Modoc Indians. From M6atokni, meaning “southerners.” Also called:
- Afgspaluma, Nez Perce name for all Indians on Klamath Reservation and in the vicinity.
- La-la-cas, said to be the original name.
- Lutmdwi, by a part of the Pit River Indians.
- Lutuami, Ilmawi name.
- Pχánai, Yreka Shasta name.
- Saidoka, Shoshoni name.
Modoc Location. On Little Klamath Lake, Modoc Lake, Tule Lake, Lost River Valley, and Clear Lake, extending at times as far east as Goose Lake.
Modoc Subdivisions. The most important bands of the Modoc are said to have been at Little Klamath Lake, Tule Lake, and in the valley of Lost River.
- Agawesh, on lower Klamath Lake, Calif., and on Hot Creek. Chakawech, near Yaneks, on Sprague River, Klamath Reservation.
- Kalelk, on the north shore of Tule or Rhett Lake.
- Kawa, at Yaneks on Sprague River.
- Keshlakchuis, on the southeast side of Tule (Rhett) Lake, Calif.
- Keuchishkeni, on Hot Creek near Little Klamath Lake, Calif.
- Kumbatuash (with Klamath), southwest of Tule (Rhett) Lake, Calif., extending from the lake shore to the lava beds.
- Leush, on the north side of Tule (Rhett) Lake, Oreg.
- Nakoshkeni, at the junction of Lost River with Tule Lake.
- Nushaltkagakni, at the headwaters of Lost River near Bonanna.
- Pashka, on the northwest shore of Tule (Rhett) Lake.
- Shapashkeni, on the southeast side of Little Klamath Lake, Calif.
- Sputuishkeni, on Lower Klamath Lake, Calif.
- Stuikishkeni, on the north side of Little Klamath Lake.
- Waisha, on Lost River, 3 or 4 miles northwest of Tule Lake, and near the hills that culminate in Laki Peak.
- Wachamshwash, on Lost River near Tule (Rhett) Lake, in Klamath County.
- Welwashkeni, on the southeast side of Tule Lake, at Miller’s Farm, Calif.
- Wukakeni, on the east side of Tule Lake, Calif.
- Yaneks (with Klamath and Shoshoni), along middle Sprague River, Lake County.
- Yulalona (with Klamath), at the site of the present Linkville.

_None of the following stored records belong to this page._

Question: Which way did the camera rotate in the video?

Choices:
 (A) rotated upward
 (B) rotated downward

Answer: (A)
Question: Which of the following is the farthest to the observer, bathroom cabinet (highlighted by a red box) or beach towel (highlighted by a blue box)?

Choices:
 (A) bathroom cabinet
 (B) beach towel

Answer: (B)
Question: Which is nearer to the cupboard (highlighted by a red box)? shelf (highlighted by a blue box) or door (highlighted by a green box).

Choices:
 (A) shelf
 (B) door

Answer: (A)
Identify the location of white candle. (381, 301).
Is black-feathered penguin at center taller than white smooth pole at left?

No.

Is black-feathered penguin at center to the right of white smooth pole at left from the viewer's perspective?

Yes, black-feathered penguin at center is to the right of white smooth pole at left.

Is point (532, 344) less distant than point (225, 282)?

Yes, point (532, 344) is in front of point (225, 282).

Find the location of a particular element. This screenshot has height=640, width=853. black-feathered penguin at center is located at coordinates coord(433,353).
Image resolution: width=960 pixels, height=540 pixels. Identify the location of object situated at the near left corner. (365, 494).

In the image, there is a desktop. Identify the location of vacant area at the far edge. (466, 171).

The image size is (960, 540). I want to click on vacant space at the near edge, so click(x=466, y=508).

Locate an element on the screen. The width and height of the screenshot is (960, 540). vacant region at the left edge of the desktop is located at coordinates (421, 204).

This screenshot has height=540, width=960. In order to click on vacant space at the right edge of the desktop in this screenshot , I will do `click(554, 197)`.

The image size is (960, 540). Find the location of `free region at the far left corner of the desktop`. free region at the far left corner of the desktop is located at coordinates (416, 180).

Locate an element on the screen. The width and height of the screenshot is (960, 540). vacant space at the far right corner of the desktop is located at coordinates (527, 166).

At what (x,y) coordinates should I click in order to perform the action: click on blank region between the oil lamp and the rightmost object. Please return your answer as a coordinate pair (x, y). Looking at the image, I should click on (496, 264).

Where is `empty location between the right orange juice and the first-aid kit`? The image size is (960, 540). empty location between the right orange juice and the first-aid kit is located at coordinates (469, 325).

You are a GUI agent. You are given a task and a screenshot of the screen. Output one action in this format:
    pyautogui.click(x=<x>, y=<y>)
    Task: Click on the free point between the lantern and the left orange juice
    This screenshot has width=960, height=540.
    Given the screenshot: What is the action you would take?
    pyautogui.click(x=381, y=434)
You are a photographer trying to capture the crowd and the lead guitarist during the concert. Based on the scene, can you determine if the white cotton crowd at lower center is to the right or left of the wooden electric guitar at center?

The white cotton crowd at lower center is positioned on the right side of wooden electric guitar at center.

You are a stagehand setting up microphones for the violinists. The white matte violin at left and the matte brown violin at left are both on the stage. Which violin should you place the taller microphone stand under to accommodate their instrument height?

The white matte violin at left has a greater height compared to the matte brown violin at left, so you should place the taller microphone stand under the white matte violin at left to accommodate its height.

The Modoc came into contact with the Whites in comparatively late times, and acquired an unfortunate reputation from frequent conflicts with white immigrants in which atrocities were committed on both sides. In 1864 the Modoc and the Klamath together ceded their territory to the United States and retired to Klamath Reservation, but they were never contented there and made persistent efforts to return to their old country. Finally, in 1870, a chief named Kintpuash, better known to the Whites as Captain Jack, led the more turbulent element of the tribe back to the California border and refused to return. The first attempt to bring the runaways back precipitated the Modoc War of 1872-73. The Modoc retreated to the lava beds of northern California and for several months resisted all attempts to dislodge them, but they were finally overcome and Kintpuash and five other leaders hanged in October of that year. Part of the tribe was then sent to Indian Territory and placed on the Quapaw Reservation and the remainder on the Klamath Reservation.

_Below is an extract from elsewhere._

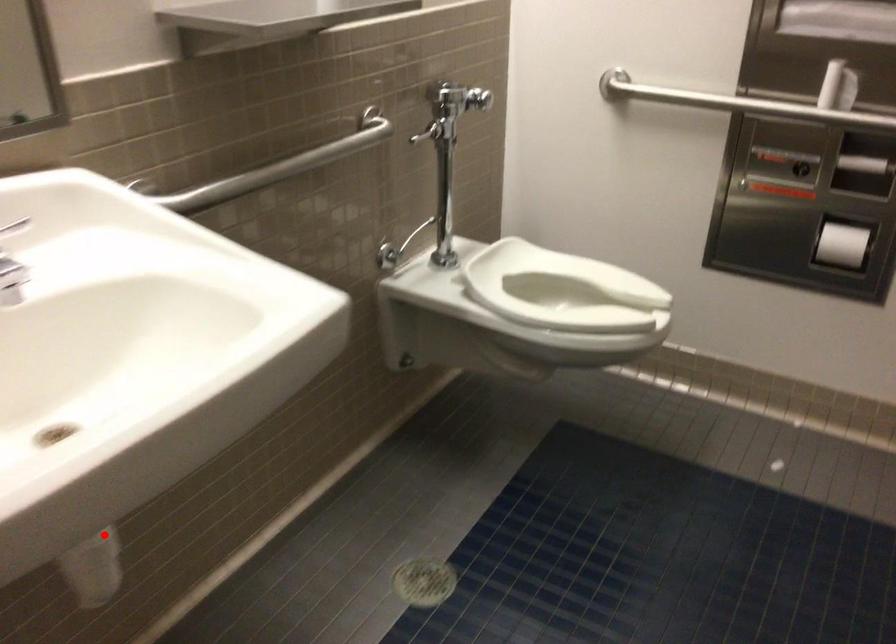
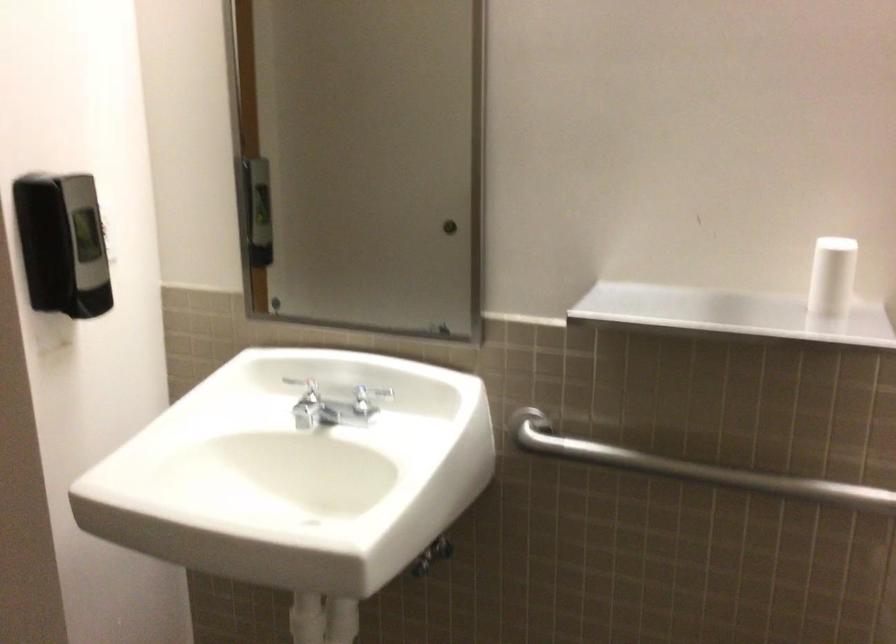
Where in the second image is the point corresponding to the highlighted location from the first image?

(325, 623)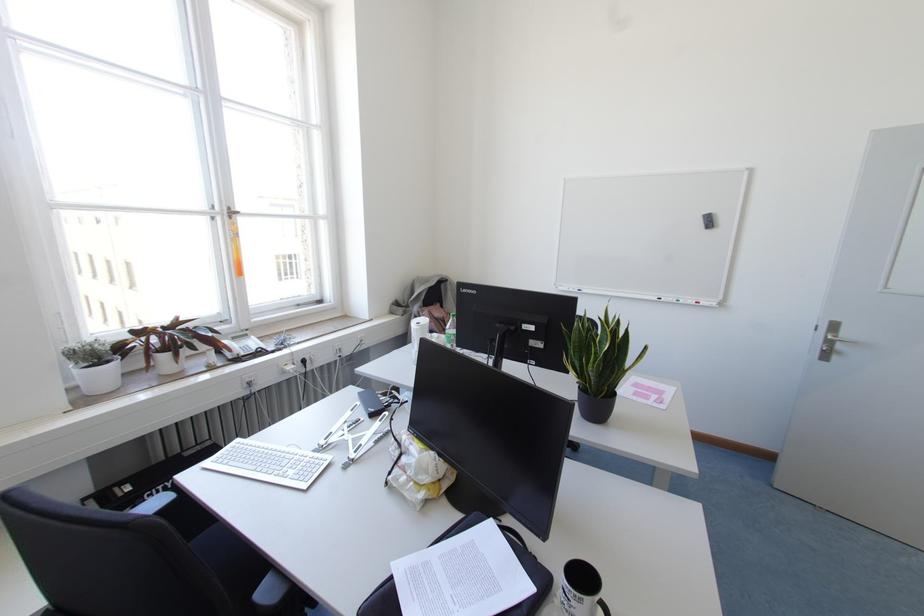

Modoc Population. Mooney (1928) estimates that there were 400 Modoc in 1780, but Kroeber (1925), with whom Spier (1930) seems to concur, allows twice as many. In 1905 there were 56 on the Quapaw Reservation and 223 on the Klamath Reservation. The census of 1910 returned 282, of whom 212 were in Oregon, 33 in Oklahoma, 20 in California, and the remainder scattered among 5 other States. In 1930 31 were in Oklahoma. (See Klamath Indians) In 1937, 329 were reported.
Connections in which the Modoc Indians have become noted. The chief claim of the Modoc to remembrance is on account of the remarkable defensive war they maintained in the lava beds of California, as above stated. A California county is named for them and places called Modoc are to be found in Phillips County, Ark.; in Emanuel County, Ga.; in Louisiana; in Ohio; and in McCormick County, S. C.; Randolph County, Ill.; and Randolph County, Ind.; also in the name of Modoc Point, Oreg.; in Scott County, Kans.; and in the name of the Modoc Lava Beds, Calif.